Guy Jenkin (born 27 April 1955) is a British film director and comedy writer who is best known for working together with Andy Hamilton on sitcoms and comedies such as Drop the Dead Donkey (1990–1998), Outnumbered (2007–2014), and Ballot Monkeys (2015).

==Early life==
He attended Trinity College, Cambridge.

==Career==
He wrote the 2002 satirical comedy Jeffrey Archer: The Truth, with Damian Lewis portraying Jeffrey Archer, and the 2003 drama film The Sleeping Dictionary, starring Jessica Alba.

Jenkin also contributed to the popular 2006–2007 BBC series Life on Mars, writing the sixth episode of the second series about heroin in 1973 and the Asian community. The episode explores racism at the time.

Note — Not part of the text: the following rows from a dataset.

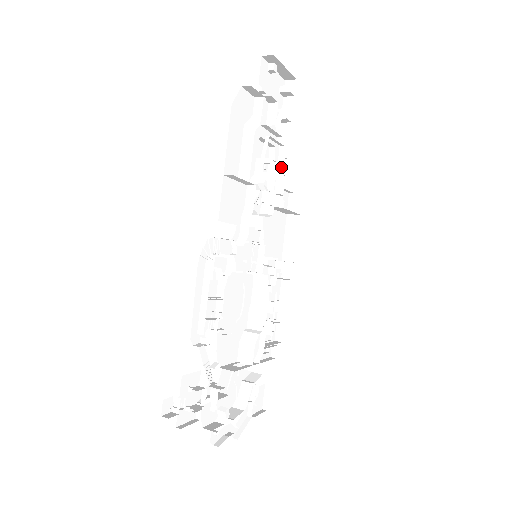
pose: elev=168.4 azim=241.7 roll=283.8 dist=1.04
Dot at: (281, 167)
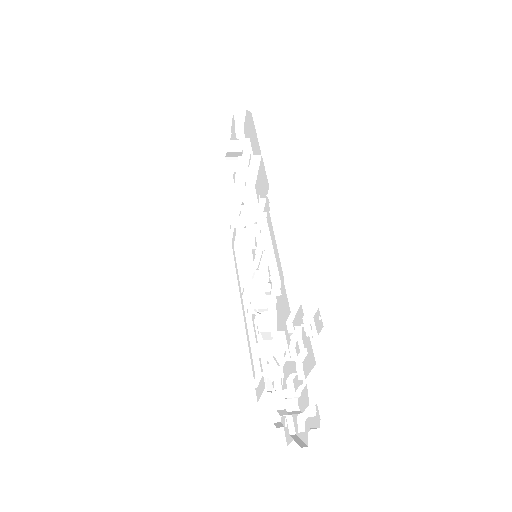
Dot at: occluded
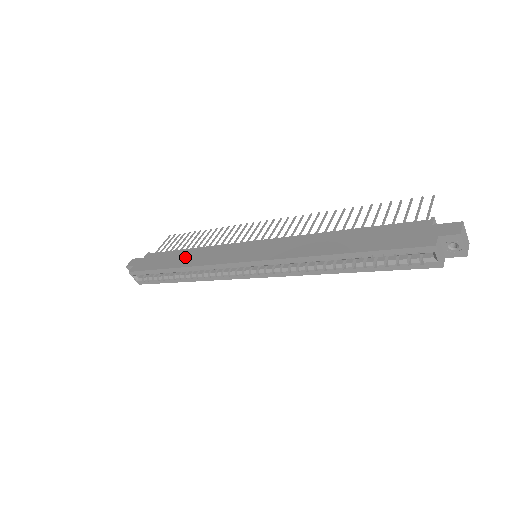
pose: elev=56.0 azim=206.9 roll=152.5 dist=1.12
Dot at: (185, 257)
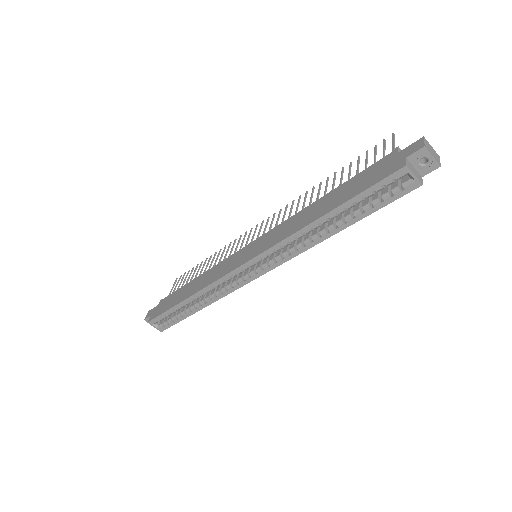
Dot at: (194, 286)
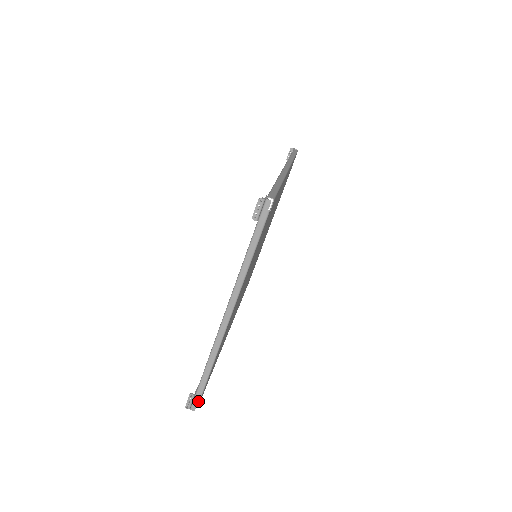
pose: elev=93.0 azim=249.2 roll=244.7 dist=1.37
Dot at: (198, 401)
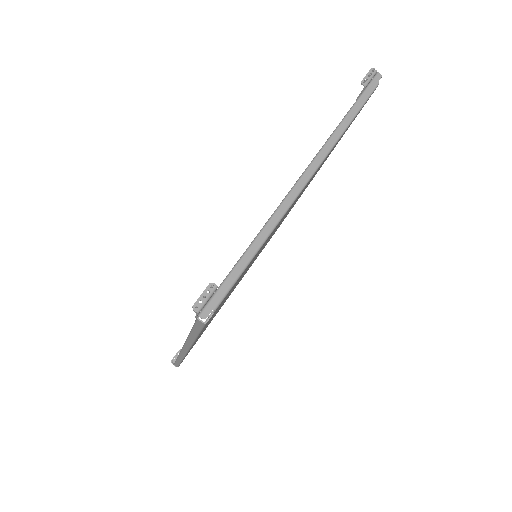
Dot at: (219, 301)
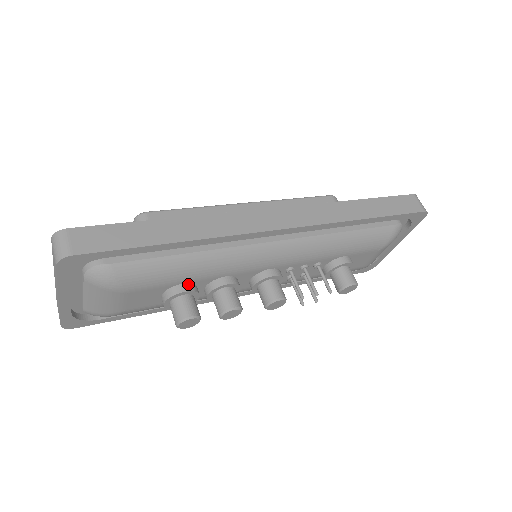
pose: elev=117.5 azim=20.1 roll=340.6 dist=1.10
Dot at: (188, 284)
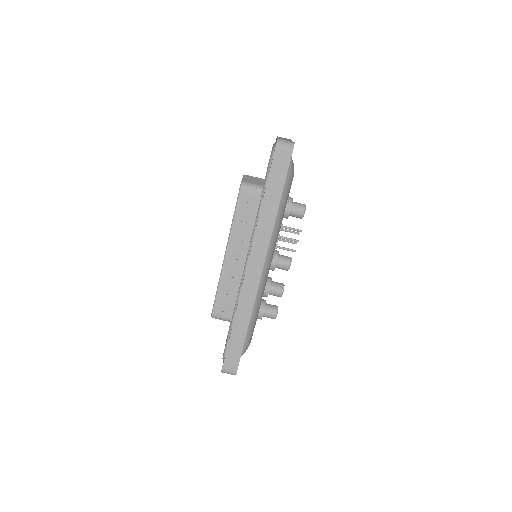
Dot at: (260, 310)
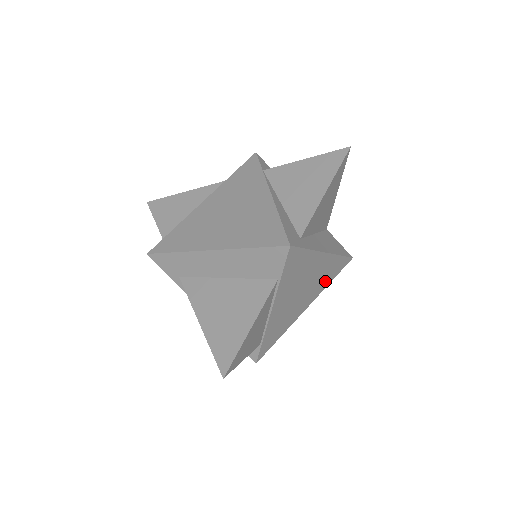
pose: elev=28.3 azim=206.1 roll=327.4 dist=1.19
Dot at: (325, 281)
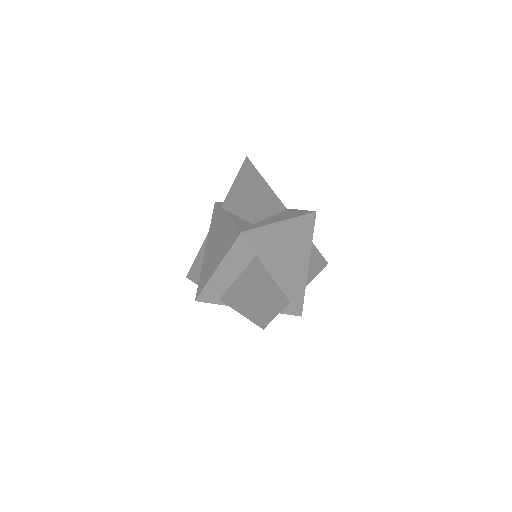
Dot at: (306, 238)
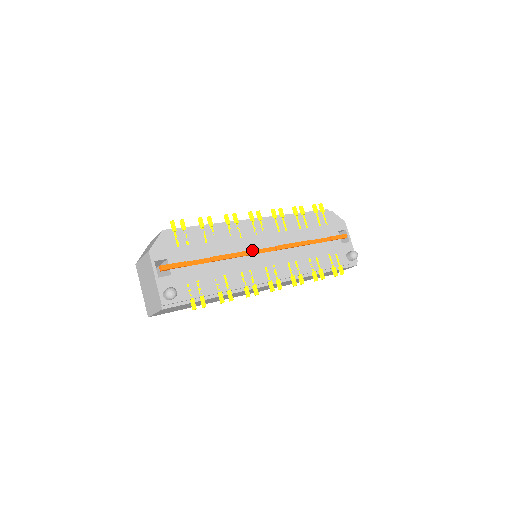
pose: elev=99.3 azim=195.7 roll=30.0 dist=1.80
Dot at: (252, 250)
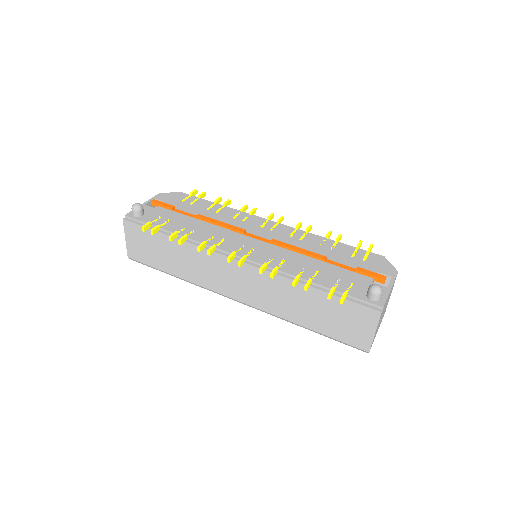
Dot at: (242, 229)
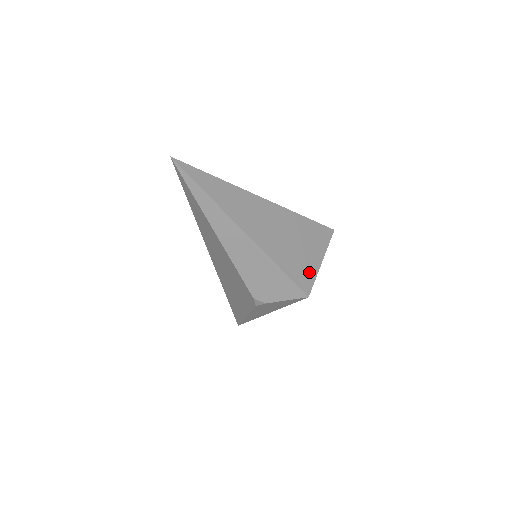
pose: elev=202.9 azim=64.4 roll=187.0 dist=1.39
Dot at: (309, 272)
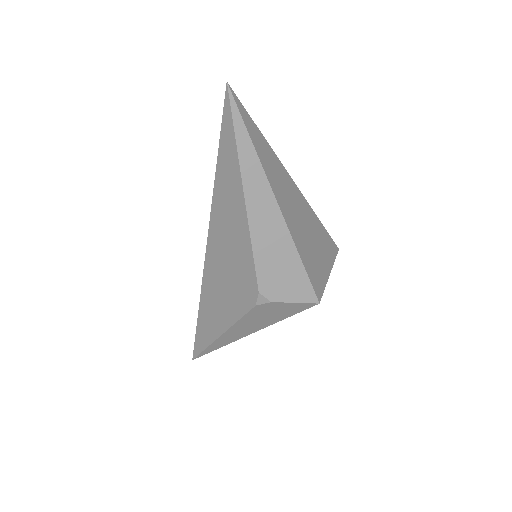
Dot at: (321, 277)
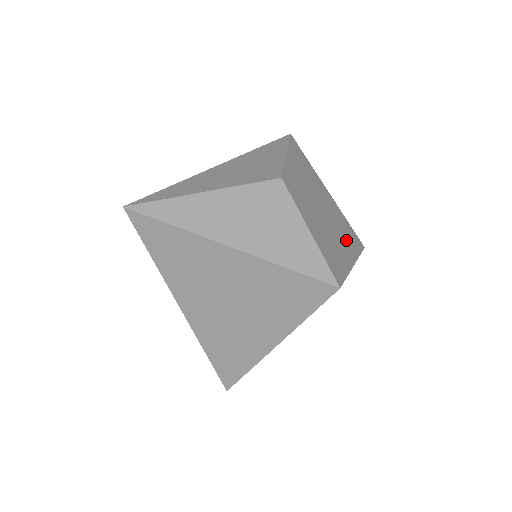
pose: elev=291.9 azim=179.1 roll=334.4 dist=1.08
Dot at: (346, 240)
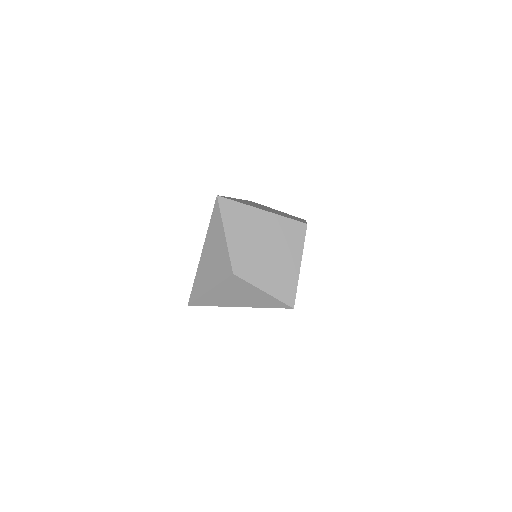
Dot at: (290, 248)
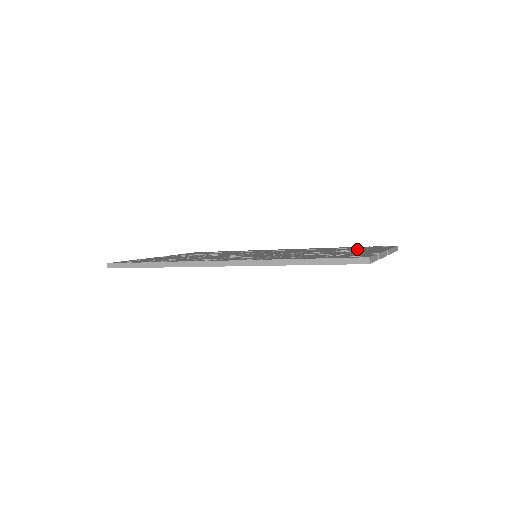
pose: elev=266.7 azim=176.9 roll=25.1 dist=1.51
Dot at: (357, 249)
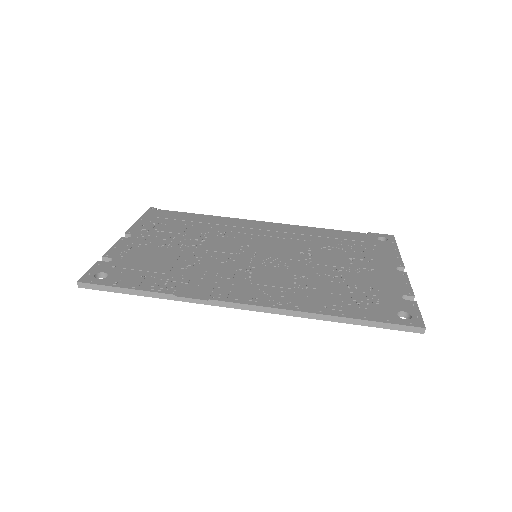
Dot at: (367, 256)
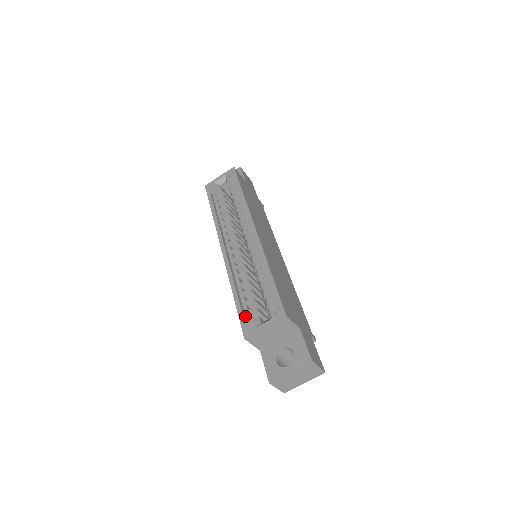
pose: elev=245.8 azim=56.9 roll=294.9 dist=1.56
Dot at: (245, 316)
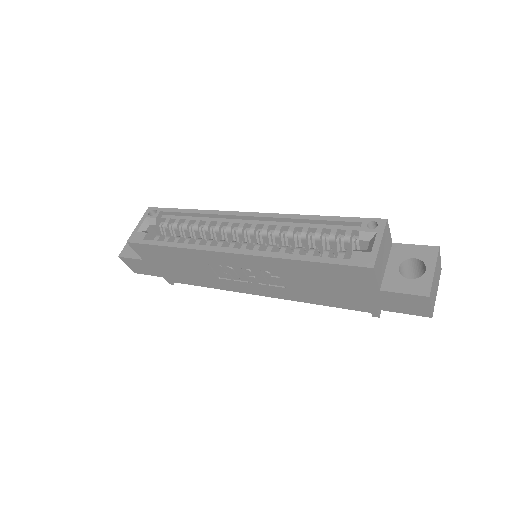
Dot at: (341, 263)
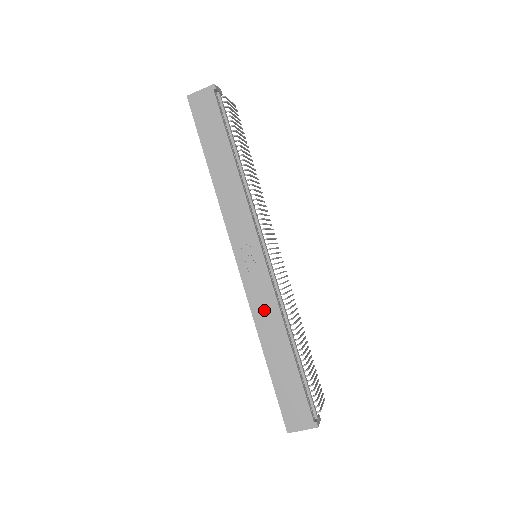
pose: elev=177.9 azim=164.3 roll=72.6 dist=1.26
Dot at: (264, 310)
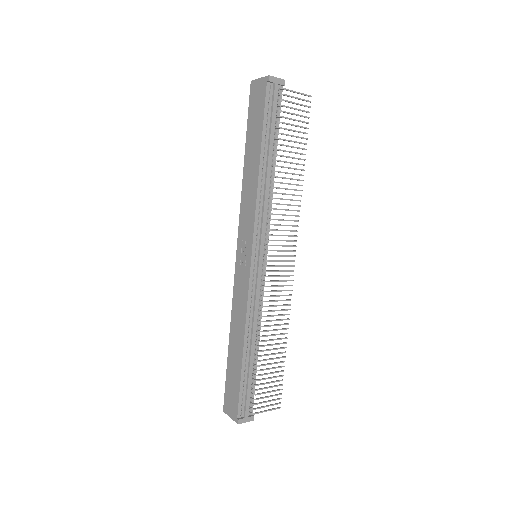
Dot at: (239, 306)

In 2024, he and Hamilton created a stage show featuring original cast members of Drop the Dead Donkey which toured theatres in the UK. He has also written and is directing a film about the Tudors, titled Fools.

Jenkin's novel Murder Most Foul, about the killing of Christopher Marlowe, was shortlisted for the 2025 Bollinger Everyman Wodehouse Prize.

==Personal life==
Jenkin is married to Bernadette Davis, the creator and writer of Some Girls. He lives in Balham in south London.